İsotun "acı" yolculuğu

Şanlıurfa'da kentin simgelerinden olan ve bölge halkının vazgeçilmez damak tatlarının başında gelen isot, uzun ve zahmetli sürecin ardından tezgahlardaki yerini alıyor.

İsotun

Nisanda ekilen, gerekli bakım ve sulamanın ardından ağustosta hasat edilen biberler, kamyonlarla pazarlarla getiriliyor. Geçimlerini isot satarak sağlayan ailelerin satın aldığı biberler, kadınlar tarafından ev veya bahçede yıkandıktan sonra saplarından ve çöplerinden arındırılıyor.

Acılığı nedeniyle temizleyenleri de etkileyen biberler elle parçalandıktan sonra makineden geçirilip naylonların üzerinde bir süre bekletiliyor. Gün içerisinde ters yüz edilerek güneşte tamamen kuruması sağlanan ürün, rengi koyulaştıktan sonra makinelerde çekilerek pul biber haline getiriliyor.

Zeytinyağıyla harmanlanarak eşsiz tat ve parlaklığını kazanan biberler, bu zahmetli ve "acı dolu" yolculuğun ardından sofraların lezzetlerinden biri olan isota dönüşüyor.

Hazırlanmasında özellikle kadınların yoğun emek harcadığı isot, yıl boyunca küçük ev işletmeleri ya da baharatçıların tezgahlarında kalitesine göre kilogramı 10 ile 30 lira arasında değişen fiyatlarla tezgahlardaki yerini alıyor.

- Yılda 5 bin ton isot üretiliyor

Şanlıurfa İsot Üreticileri Kooperatifi (ŞİKOP) Başkanı Bekir Polat, AA muhabirine yaptığı açıklamada, daha temiz ve kaliteli isot üretmek için çalıştıklarını söyledi. İsotun Şanlıurfa için bir marka değer olduğunu vurgulayan Polat, şunları kaydetti:

"Biber Şanlıurfa'nın olmazsa olmazıdır. Buna sahip çıkmamız gerekiyor. Kuruturken temiz bir yer yapılması için yerel yöneticilerden destek bekliyoruz. Burada yaklaşık 3 bin insan ekmek kazanıyor. Üreticilerin hak ettiğini alması için gerekli çalışmaları yapıyoruz. Özellikle hijyen ve kalite konusunda üyelerimizi bilgilendirmek için aktiviteler yaptık. Daha hijyenik ve temiz ortamlarda kaliteli isot üretip Türkiye ve Avrupa piyasasına sunmak istiyoruz. Amacımız üreticilerimizin daha temiz ve kaliteli biber üretmesini sağlamak. Bunu yaptığımız sürece hedefimize ulaşacağımızı düşünüyorum."

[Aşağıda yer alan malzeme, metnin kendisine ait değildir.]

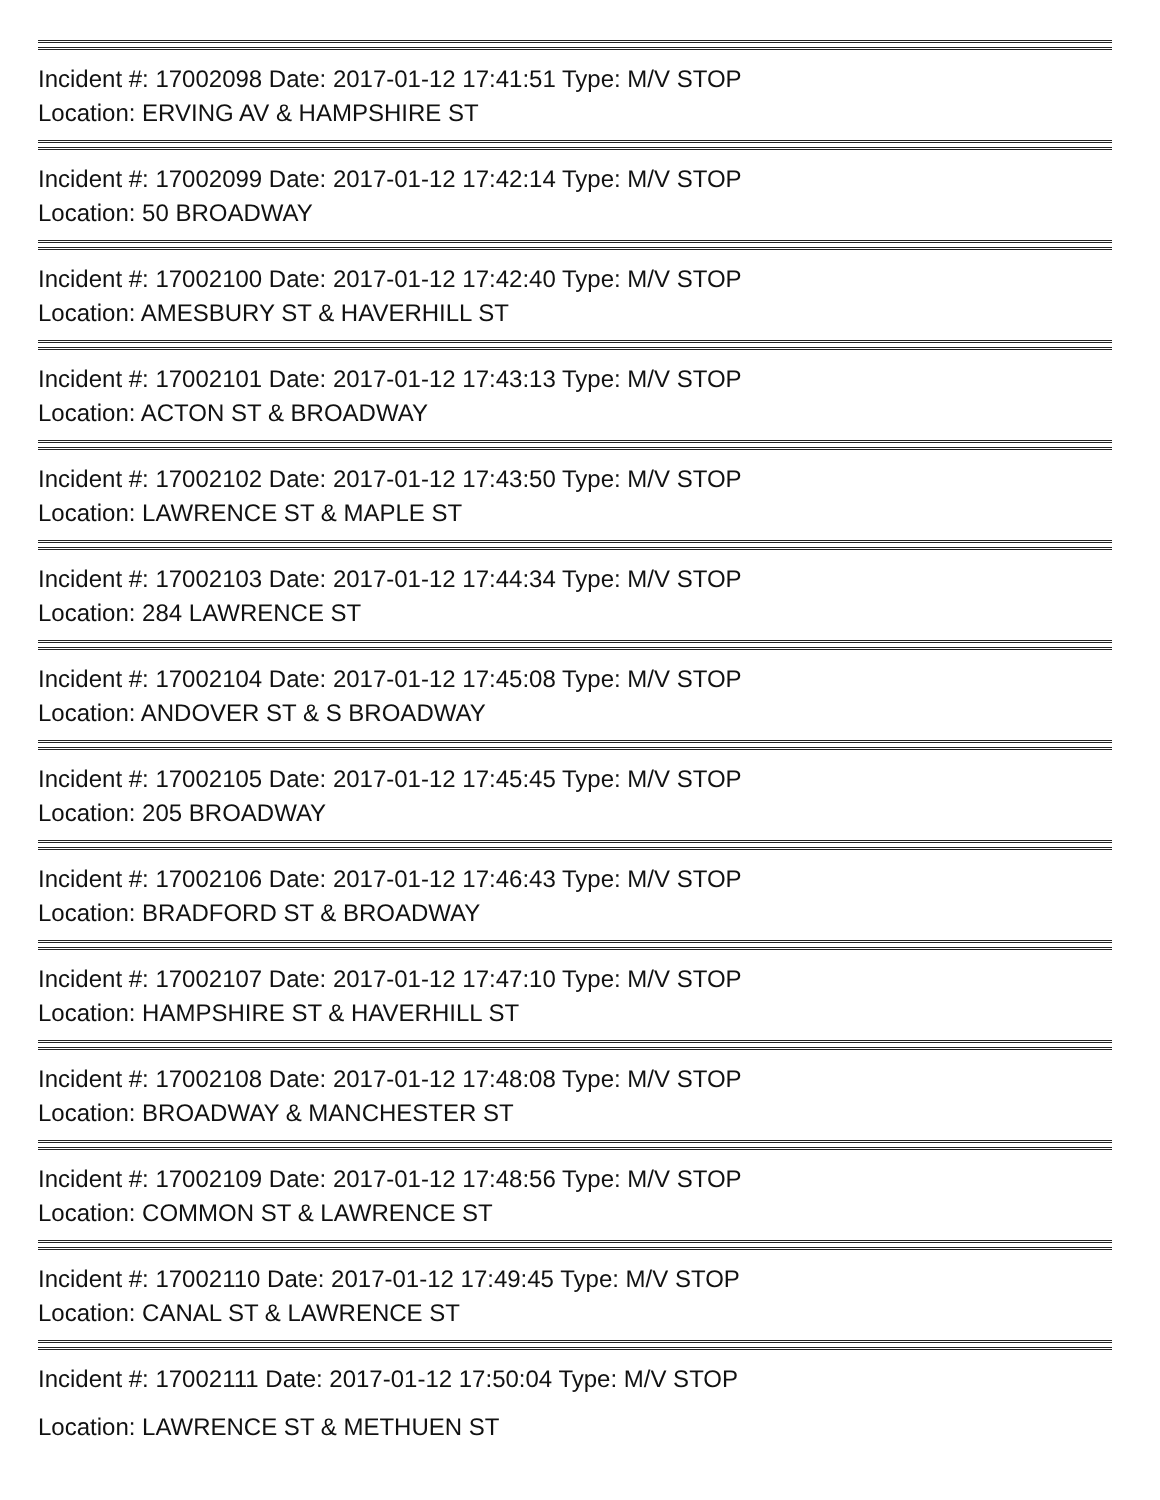Incident #: 17002098 Date: 2017-01-12 17:41:51 Type: M/V STOP
Location: ERVING AV & HAMPSHIRE ST
Incident #: 17002099 Date: 2017-01-12 17:42:14 Type: M/V STOP
Location: 50 BROADWAY
Incident #: 17002100 Date: 2017-01-12 17:42:40 Type: M/V STOP
Location: AMESBURY ST & HAVERHILL ST
Incident #: 17002101 Date: 2017-01-12 17:43:13 Type: M/V STOP
Location: ACTON ST & BROADWAY
Incident #: 17002102 Date: 2017-01-12 17:43:50 Type: M/V STOP
Location: LAWRENCE ST & MAPLE ST
Incident #: 17002103 Date: 2017-01-12 17:44:34 Type: M/V STOP
Location: 284 LAWRENCE ST
Incident #: 17002104 Date: 2017-01-12 17:45:08 Type: M/V STOP
Location: ANDOVER ST & S BROADWAY
Incident #: 17002105 Date: 2017-01-12 17:45:45 Type: M/V STOP
Location: 205 BROADWAY
Incident #: 17002106 Date: 2017-01-12 17:46:43 Type: M/V STOP
Location: BRADFORD ST & BROADWAY
Incident #: 17002107 Date: 2017-01-12 17:47:10 Type: M/V STOP
Location: HAMPSHIRE ST & HAVERHILL ST
Incident #: 17002108 Date: 2017-01-12 17:48:08 Type: M/V STOP
Location: BROADWAY & MANCHESTER ST
Incident #: 17002109 Date: 2017-01-12 17:48:56 Type: M/V STOP
Location: COMMON ST & LAWRENCE ST
Incident #: 17002110 Date: 2017-01-12 17:49:45 Type: M/V STOP
Location: CANAL ST & LAWRENCE ST
Incident #: 17002111 Date: 2017-01-12 17:50:04 Type: M/V STOP
Location: LAWRENCE ST & METHUEN ST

Yılda yaklaşık 50 bin ton yaş biberin işlendiğini ifade eden Polat, kentte her sezon yaklaşık 5 bin ton isot üretildiğini aktardı. Polat, sezonun üreticilere hayırlı olmasını diledi.

- "Ellerimiz, yüzümüz, ayaklarımız yanıyor"

Sırrın Mahallesi'nde boş tarlada kurulan çadırlarda biber temizleme ve isot satışı yapan Ayşe Polat ise işlerinin zorluğuna değindi.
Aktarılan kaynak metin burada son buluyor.